National broadcaster of Burkina Faso

The Radiodiffusion Télévision du Burkina is the national broadcaster of the West African state of Burkina Faso. Radiodiffusion Télévision du Burkina is headquartered in the capital city Ouagadougou. The general director of RTB is Marcel Toé.

==History==
Radio Haute-Volta started broadcasting on 12 October 1959, with programmes in French and 13 other languages. It would air for at least 82 hours per week with culture and science programmes.

With equipment from France, television started broadcasting in August 1963 as VoltaVision and it broadcast 4 hours per week during the first few years. Programmes on the service were either made in their country, or imported from France, Germany and the United States. Television broadcasts were suspended in January 1966, but were restored at an unknown date.

During the 2014 uprising, protesters stormed the building of the RTB, seized the technical equipment and stopped broadcasts of the TVB and RB.

On 24 January 2022, during the January 2022 Burkina Faso coup d'état, the mutinous soldiers declared on RTB television that a military junta composed of Paul-Henri Sandaogo Damiba and his "Patriotic Movement for Safeguard and Restoration" had seized control of Burkina Faso.

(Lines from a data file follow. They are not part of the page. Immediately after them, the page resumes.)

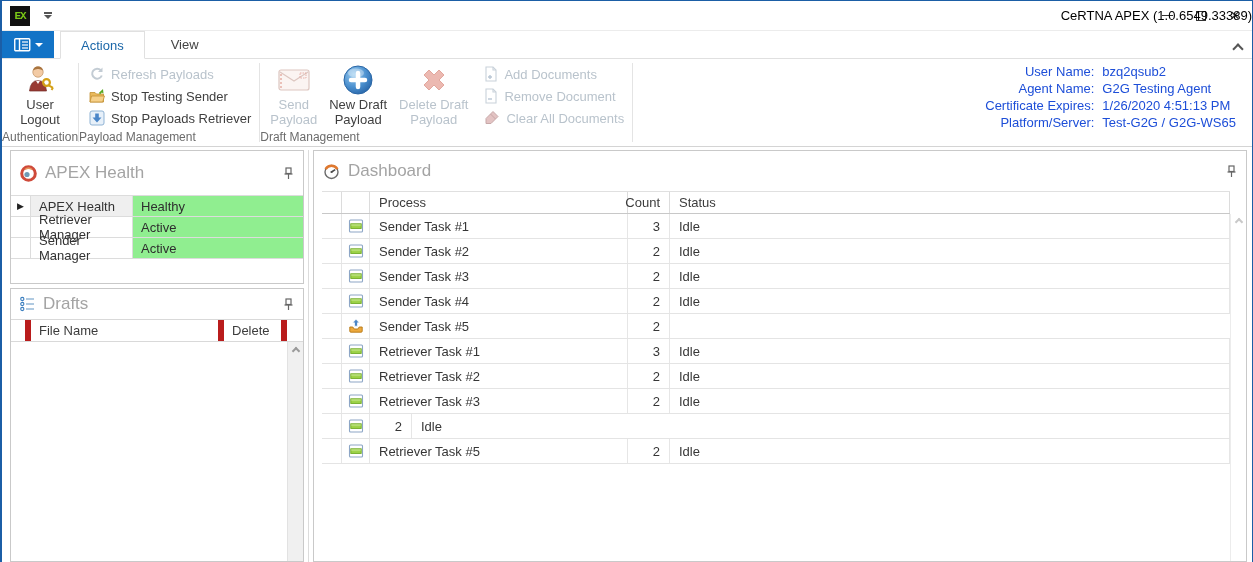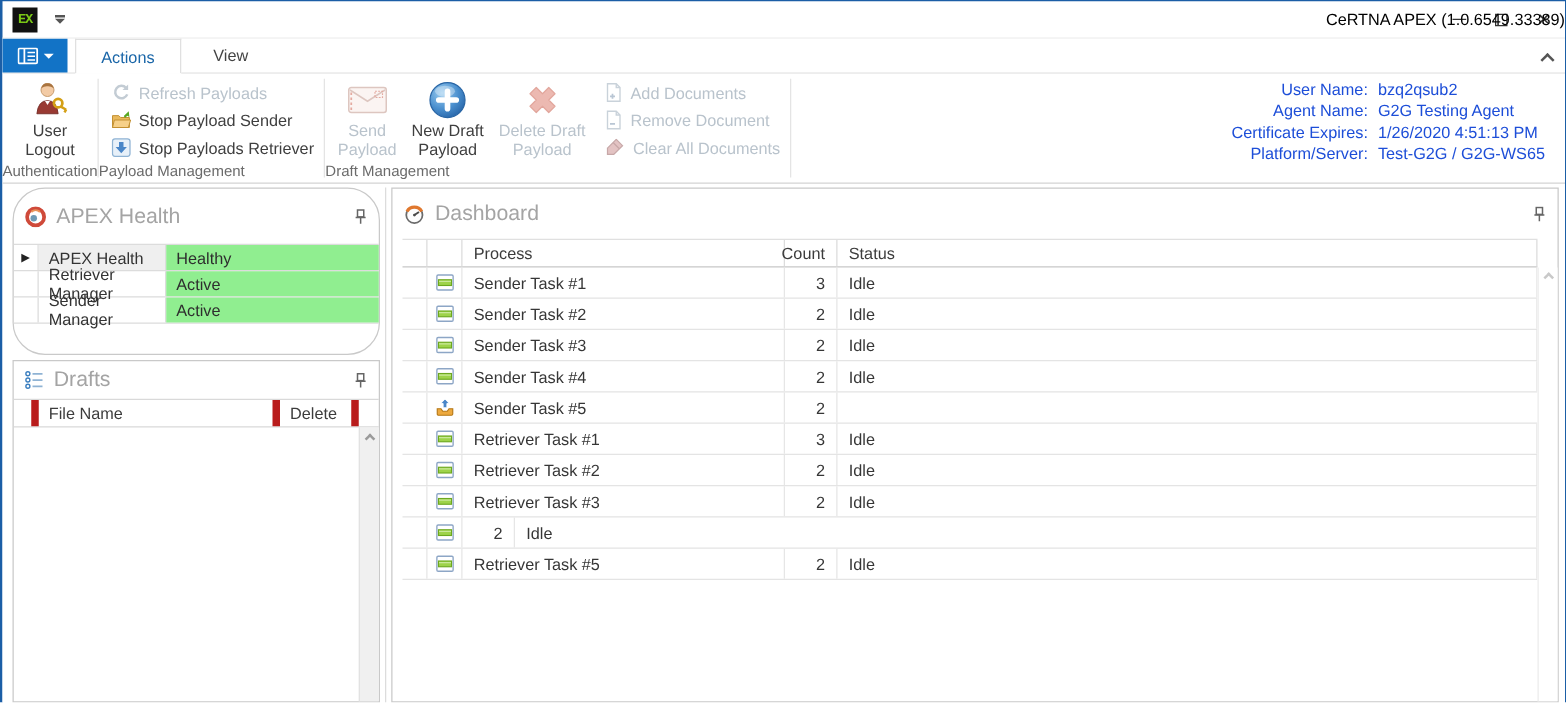--- a/index.html
+++ b/index.html
@@ -65,21 +65,21 @@
   .left-col { width:294px; flex:0 0 294px; display:flex; flex-direction:column; min-height:0; }
   .splitter { width:9px; flex:0 0 9px; position:relative; cursor:col-resize; }
   .splitter::after { content:""; position:absolute; left:4px; top:0; bottom:0; width:1px; background:#dcdcdc; }
 
   .panel { background:#fff; border:1px solid #c9c9c9; display:flex; flex-direction:column; position:relative; min-height:0; }
   .panel-header { display:flex; align-items:center; padding:0 9px; gap:8px; flex:0 0 auto; }
   .panel-title { font-size:17px; color:#a4a4a4; }
   .pin-btn { margin-left:auto; cursor:pointer; display:flex; align-items:center; }
 
   
-  .apex-panel { height:134px; flex:0 0 134px; margin-bottom:4px;border-radius:26px; }
+  .apex-panel { height:134px; flex:0 0 134px; margin-bottom:4px; }
   .apex-panel .panel-header { height:44px; }
   .htable { border-top:1px solid #dcdcdc; }
   .hrow { display:flex; height:21px; border-bottom:1px solid #dcdcdc; font-size:13px; align-items:stretch; cursor:default; }
   .hcell { display:flex; align-items:center; padding:0 8px; }
   .hcell.ind { width:20px; flex:0 0 20px; padding:0; justify-content:center; border-right:1px solid #dcdcdc; font-size:9px; color:#222; }
   .hcell.name { width:102px; flex:0 0 102px; border-right:1px solid #dcdcdc; color:#333; }
   .hcell.name.sel { background:#efefef; }
   .hcell.status { flex:1; background:#90ee90; color:#2e2e2e; }
 
   
@@ -184,21 +184,21 @@
               <path d="M13.5 1.5 L13.5 6 L9 6 Z" fill="#c3ccd4"></path>
             </svg>
             <span>Refresh Payloads</span>
           </div>
           <div class="smallbtn">
             <svg width="16" height="16" viewBox="0 0 16 16">
               <path d="M1 4.5 h5 l1.5 1.5 h7 v8 H1 Z" fill="#e9b95c" stroke="#c39032" stroke-width="0.8"></path>
               <path d="M2.5 8 h13 l-1.8 6 H1 Z" fill="#f6d089" stroke="#c39032" stroke-width="0.8"></path>
               <path d="M10 4.8 L14 1 L14.5 5.5 L12.8 4.6 L11 6.4 Z" fill="#58a822"></path>
             </svg>
-            <span>Stop Payload Sender</span>
+            <span>Stop Testing Sender</span>
           </div>
           <div class="smallbtn">
             <svg width="16" height="16" viewBox="0 0 16 16">
               <rect x="1" y="1" width="14" height="14" rx="2" fill="#e7f0f9" stroke="#8fb3d4" stroke-width="1"></rect>
               <path d="M6.2 3.5 h3.6 v4 h2.7 L8 12.5 L3.5 7.5 h2.7 Z" fill="#4a86c8"></path>
             </svg>
             <span>Stop Payloads Retriever</span>
           </div>
         </div>
       </div>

On the same year, eight months later, (see September 2022 Burkina Faso coup d'état) RTB television stopped broadcasting for hours until a group of soldiers, led by Ibrahim Traoré, announced the fall of Paul-Henri Sandaogo Damiba due to his inability to deal with jihadism in the country, they also announced a curfew, the suspension of all political and civil society activities, of the Constitution of Burkina Faso and closed all air and land borders.